All lines from the opening of the entries below through the line containing "Document page, 1500x1125 pixels." must be output exactly as they appear, with no other lines.

START DATA SHOWN

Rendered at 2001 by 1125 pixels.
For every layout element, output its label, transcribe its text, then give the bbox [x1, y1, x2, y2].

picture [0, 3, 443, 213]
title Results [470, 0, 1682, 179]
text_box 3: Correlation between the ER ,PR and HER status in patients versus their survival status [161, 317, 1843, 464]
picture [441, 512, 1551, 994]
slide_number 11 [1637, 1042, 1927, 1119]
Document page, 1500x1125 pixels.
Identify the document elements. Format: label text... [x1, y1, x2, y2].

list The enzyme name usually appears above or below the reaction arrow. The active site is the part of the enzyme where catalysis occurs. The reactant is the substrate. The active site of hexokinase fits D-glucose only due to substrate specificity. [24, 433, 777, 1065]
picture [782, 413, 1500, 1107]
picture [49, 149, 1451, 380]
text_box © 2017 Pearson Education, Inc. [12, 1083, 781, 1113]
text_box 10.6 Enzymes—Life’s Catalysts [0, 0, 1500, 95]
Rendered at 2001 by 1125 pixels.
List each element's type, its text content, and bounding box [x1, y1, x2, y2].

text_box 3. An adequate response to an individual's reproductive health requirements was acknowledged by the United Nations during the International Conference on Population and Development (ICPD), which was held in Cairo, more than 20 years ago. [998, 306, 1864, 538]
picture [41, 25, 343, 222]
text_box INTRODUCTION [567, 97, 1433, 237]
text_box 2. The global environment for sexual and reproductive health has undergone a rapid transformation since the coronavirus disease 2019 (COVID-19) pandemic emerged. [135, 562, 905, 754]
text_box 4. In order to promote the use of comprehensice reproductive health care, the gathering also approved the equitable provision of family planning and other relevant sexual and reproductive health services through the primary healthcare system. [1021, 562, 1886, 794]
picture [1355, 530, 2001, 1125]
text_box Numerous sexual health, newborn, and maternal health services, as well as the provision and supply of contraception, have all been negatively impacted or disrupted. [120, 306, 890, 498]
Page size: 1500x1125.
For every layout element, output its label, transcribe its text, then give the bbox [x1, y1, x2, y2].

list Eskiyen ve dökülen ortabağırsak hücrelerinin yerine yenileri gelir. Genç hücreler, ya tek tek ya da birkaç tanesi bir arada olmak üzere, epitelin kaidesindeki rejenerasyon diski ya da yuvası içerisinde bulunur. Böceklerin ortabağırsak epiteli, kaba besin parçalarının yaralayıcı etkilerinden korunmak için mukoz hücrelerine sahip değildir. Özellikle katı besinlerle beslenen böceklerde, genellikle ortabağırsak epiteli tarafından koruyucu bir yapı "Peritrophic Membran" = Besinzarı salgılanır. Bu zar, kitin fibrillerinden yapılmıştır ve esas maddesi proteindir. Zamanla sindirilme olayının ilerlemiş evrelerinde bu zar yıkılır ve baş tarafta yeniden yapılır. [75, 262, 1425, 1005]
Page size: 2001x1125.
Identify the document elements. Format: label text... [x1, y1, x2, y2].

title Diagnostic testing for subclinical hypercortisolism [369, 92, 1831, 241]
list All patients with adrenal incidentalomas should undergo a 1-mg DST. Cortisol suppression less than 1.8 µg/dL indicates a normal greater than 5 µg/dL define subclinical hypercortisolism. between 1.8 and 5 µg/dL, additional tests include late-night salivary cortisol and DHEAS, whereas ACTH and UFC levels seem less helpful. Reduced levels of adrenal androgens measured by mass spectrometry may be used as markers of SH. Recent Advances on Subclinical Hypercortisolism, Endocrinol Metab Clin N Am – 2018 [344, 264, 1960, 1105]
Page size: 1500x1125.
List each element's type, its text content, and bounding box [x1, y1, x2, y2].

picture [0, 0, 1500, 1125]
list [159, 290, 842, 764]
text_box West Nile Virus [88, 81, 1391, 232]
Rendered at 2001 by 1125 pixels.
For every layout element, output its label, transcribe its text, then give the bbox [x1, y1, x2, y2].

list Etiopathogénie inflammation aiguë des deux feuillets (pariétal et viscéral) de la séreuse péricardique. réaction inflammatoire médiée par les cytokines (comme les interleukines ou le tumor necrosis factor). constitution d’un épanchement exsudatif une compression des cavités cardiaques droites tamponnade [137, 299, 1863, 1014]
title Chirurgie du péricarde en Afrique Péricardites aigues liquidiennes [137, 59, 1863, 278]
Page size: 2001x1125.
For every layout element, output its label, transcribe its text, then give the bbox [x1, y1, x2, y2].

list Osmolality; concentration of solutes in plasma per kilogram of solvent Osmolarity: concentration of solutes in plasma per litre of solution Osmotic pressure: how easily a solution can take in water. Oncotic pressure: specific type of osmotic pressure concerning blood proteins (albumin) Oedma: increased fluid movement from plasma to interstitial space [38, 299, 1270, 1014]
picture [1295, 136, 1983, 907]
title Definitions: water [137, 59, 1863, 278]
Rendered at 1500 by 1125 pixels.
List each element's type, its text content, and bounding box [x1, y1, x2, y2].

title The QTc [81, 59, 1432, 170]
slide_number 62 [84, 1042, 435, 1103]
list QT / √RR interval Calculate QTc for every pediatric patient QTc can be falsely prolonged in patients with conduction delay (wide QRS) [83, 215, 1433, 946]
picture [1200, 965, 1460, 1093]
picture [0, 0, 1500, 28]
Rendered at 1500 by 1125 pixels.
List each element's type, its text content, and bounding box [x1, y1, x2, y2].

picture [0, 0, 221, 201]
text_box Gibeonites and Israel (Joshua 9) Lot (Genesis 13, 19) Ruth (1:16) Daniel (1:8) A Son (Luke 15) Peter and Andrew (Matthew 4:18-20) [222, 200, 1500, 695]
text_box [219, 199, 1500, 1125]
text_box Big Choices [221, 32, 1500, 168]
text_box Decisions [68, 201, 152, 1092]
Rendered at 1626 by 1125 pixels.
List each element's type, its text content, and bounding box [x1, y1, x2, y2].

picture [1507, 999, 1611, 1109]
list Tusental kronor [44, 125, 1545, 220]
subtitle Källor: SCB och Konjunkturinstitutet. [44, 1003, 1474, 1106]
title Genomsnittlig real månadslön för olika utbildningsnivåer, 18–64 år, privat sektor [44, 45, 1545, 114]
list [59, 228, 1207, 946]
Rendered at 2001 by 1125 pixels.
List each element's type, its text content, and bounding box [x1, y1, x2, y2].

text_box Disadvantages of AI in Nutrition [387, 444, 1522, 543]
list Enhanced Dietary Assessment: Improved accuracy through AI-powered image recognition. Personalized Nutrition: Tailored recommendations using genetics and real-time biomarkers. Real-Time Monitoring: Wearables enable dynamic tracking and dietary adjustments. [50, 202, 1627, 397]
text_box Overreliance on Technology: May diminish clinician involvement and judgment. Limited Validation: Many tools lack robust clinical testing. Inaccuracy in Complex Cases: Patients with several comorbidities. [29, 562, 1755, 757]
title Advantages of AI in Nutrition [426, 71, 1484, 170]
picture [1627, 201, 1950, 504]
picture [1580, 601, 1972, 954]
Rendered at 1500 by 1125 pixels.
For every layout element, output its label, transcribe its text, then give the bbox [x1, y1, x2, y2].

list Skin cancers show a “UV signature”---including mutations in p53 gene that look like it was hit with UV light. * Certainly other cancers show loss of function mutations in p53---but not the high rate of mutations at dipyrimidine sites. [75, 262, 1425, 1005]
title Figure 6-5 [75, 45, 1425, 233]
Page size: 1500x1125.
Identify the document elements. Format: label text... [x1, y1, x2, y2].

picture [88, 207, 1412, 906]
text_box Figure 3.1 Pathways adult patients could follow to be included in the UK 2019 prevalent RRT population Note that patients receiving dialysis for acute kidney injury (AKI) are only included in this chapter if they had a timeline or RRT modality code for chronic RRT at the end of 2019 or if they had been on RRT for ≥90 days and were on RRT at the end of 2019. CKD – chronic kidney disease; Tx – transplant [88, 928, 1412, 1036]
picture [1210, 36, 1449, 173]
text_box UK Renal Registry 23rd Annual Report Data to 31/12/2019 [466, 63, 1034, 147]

END DATA SHOWN

▶ [ANSWER BELOW]
Rendered at 2001 by 1125 pixels.
For every layout element, output its label, transcribe its text, then give the bbox [x1, y1, x2, y2].

picture [0, 3, 443, 213]
title Results [470, 0, 1682, 179]
text_box 3: Correlation between the ER ,PR and HER status in patients versus their survival status [161, 317, 1843, 464]
picture [441, 512, 1551, 994]
slide_number 11 [1637, 1042, 1927, 1119]
Document page, 1500x1125 pixels.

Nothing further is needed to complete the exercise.